4. The assets could be treated as a capital asset if no depreciation is claimed by the assessee. Also, the income from the assets let out is proposed to be offered as “Income from House property” (& not Income from Business/Profession) which further strengthens the treatment of assets as capital assets.)
Sir, I am working in public sector bank. My wife is a housewife. She had received Rs.1,00,000/- from her father 10 years back as he had sold his house & gave some money to his daughter. She deposited the money in bank and then in RBI bonds. After maturity, she again deposited the money in bank in her name and her sons' name (Her name is first). Over the period, amount increased to Rs. 1,80,000/-. She has submitted form 15G to the bank for non deduction of TDS as the amount of interest exceeds the prescribed limit. She does not have any other source of income. Kindly let me know whether she has to file income tax return for this income every year or only submission of form 15G is sufficient? [firstname.lastname@example.org]
She can submit Form No. 15G & filing of the income tax return is not at all mandatory in her case. It may be noted that while submitting Form No. 15G, quoting the PAN is mandatory.
We wish to get your advice on following points:
1. Is NSC-VIII interest is tax free or not?
2. If not and it is assumed that interest is reinvested in the NSC then whether tax will be paid on total interest calculated in last year after maturity?

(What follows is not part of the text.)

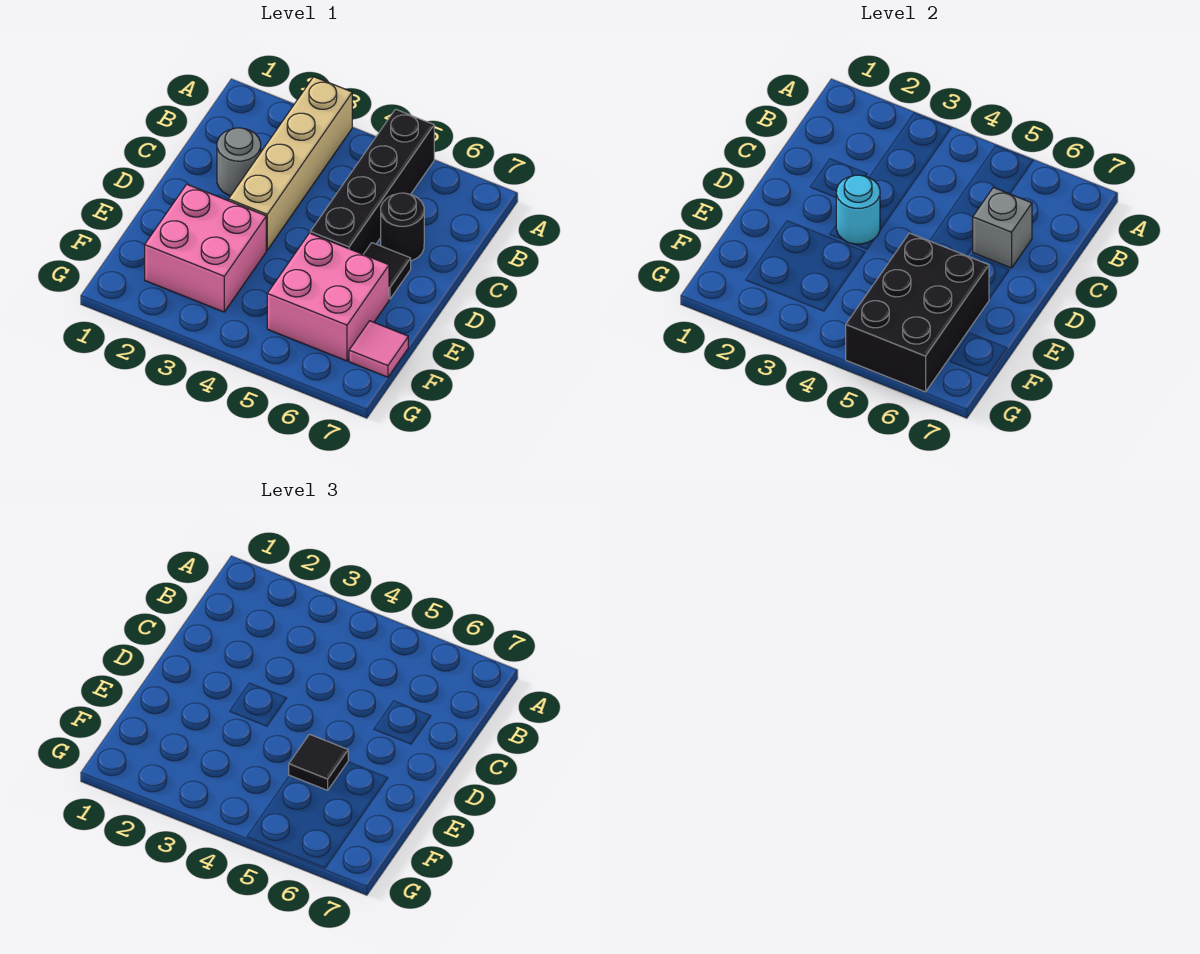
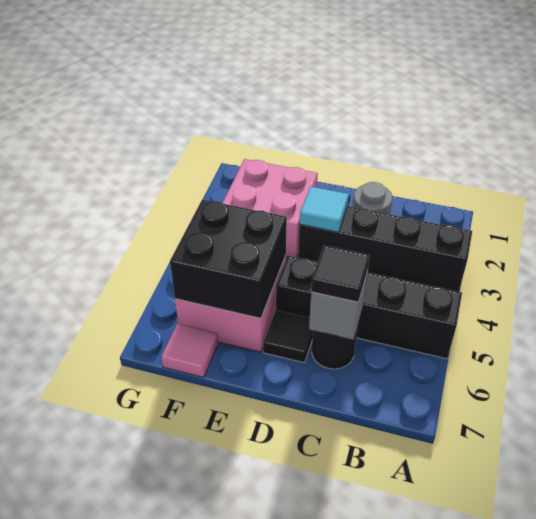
tan 1x4 brick [229,77,352,250] -> black 1x4 brick [298,206,472,292]
cyan 1x1 round brick [836,175,880,244] -> cyan 1x1 tile [300,187,349,232]
black 2x3 brick [846,233,989,392] -> black 2x2 brick [170,200,287,318]
black 1x1 tile [289,734,348,790] -> black 1x1 tile moved to [311,245,370,302]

3. If someone, without actually receiving the total interest earned on old NSC maturity, directly repurchases new NSC from the interest earned, then, is total interest earned on old NSC maturity considered as reinvested? Will such interest be treated as tax-free or whether such interest will enjoy reinvestment benefits for next 5 years? kindly advise. [S.K.Ghai, Jabalpur- email@example.com]
1. Interest from National Saving Certificate is not exempt & is taxable.
2. According to Rule 15 the NSC (VII Issue) Rules, 1989 the interest on N.S.C shall accrue to the holder(s) of the certificate at the end of each year and the interest so accruing at the end of each year shall be deemed to have been re-invested on behalf of the holder and aggregated with the amount of face value of the certificate. So, Interest on N.S.C. should be offered for taxation on accrual basis every year. It may further be noted that the interest accrued every year is deemed as reinvested therein and is also eligible for deduction u/s 80C.
3. At the time of maturity, the reinvestment for purchase of another NSC’s, won’t make the interest income exempt from income tax.